— ELENCO DEI COMPITI —
A: Nell'articolo sul Premio Nonino, riassumi in forma più breve il paragrafo che comincia con "È considerata", mantenendone i fatti principali.
B: Riporta il tratto dell'articolo sul Premio Nonino che va da "La coreografa insignita" fino a "apertura al sacro.", mettendo "artista" al posto di "coreografa".
C: Scrivi il seguito dell'articolo sul Premio Nonino a Germaine Acogny, a partire dall'ultima frase riportata.

Il Premio Nonino a Germaine Acogny: «La danza può essere un gesto politico»
La coreografa insignita del “Maestra del nostro tempo”. «Un elemento di comunicazione che cambia le idee». La consegna sabato 25 gennaio a Ronchi di Percoto

È considerata “la madre della danza contemporanea africana”, ma le parole non bastano per descrivere la bellezza, la forza del gesto, l’incanto del movimento di questa straordinaria e potente danzatrice e coreografa che ha creato una tecnica sintesi di danze tradizionali dell’Africa occidentale e danze classiche e moderne e che è al contempo pensiero, incontro con sé stessi e con gli altri, tolleranza e apertura al sacro.

Record contenuti in un dataset:
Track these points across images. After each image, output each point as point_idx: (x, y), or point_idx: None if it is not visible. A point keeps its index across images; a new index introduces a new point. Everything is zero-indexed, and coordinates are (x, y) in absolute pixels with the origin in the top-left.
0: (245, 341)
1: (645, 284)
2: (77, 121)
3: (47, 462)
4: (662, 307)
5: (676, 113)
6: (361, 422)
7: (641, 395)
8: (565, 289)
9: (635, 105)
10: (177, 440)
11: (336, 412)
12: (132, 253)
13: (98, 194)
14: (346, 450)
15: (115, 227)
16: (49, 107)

— RISPOSTE AI COMPITI —
A: È ritenuta "la madre della danza contemporanea africana". Questa danzatrice e coreografa ha creato una tecnica che unisce le danze tradizionali dell'Africa occidentale alle danze classiche e moderne. La sua tecnica è anche pensiero, incontro con sé e con gli altri, tolleranza e apertura al sacro.

B:
La artista insignita del “Maestra del nostro tempo”. «Un elemento di comunicazione che cambia le idee». La consegna sabato 25 gennaio a Ronchi di Percoto

È considerata “la madre della danza contemporanea africana”, ma le parole non bastano per descrivere la bellezza, la forza del gesto, l’incanto del movimento di questa straordinaria e potente danzatrice e artista che ha creato una tecnica sintesi di danze tradizionali dell’Africa occidentale e danze classiche e moderne e che è al contempo pensiero, incontro con sé stessi e con gli altri, tolleranza e apertura al sacro.

C:
Sabato 25 gennaio, alle Distillerie Nonino a Ronchi di Percoto, Germaine Acogny riceverà il Premio Nonino “Maestra del nostro tempo”. Un riconoscimento, leggiamo nell’incipit della motivazione, a colei che attraverso la danza “esprime le voci più arcane della terra. Terra la cui salvaguardia e la cui cura sono sempre state le ragioni del Premio Nonino”.
Il premio Nonino la consacra “Maestra del nostro tempo” ed è la prima volta che la parola “Maestro” attribuito alle donne che hanno ricevuto questo importante riconoscimento prima di lei, viene tradotto al femminile. Ma non è la prima volta che una tradizione o una parola cambiano in suo onore. In effetti lei è anche il primo Leone D’Oro alla carriera nero. Che effetto le fa?
«Mi emoziona moltissimo. Sono un po’intimidita e mi sento fortunata. Le donne nel mondo hanno professioni che finalmente vengono tradotte al femminile. E sono davvero molto contenta che “Maestro” sia diventato “Maestra”. Sono molto fiera. Così come lo sono stata per il Leone D’Oro a Venezia. Porta fortuna all’Africa che prende posto tra i premi internazionali e questo le fa del bene».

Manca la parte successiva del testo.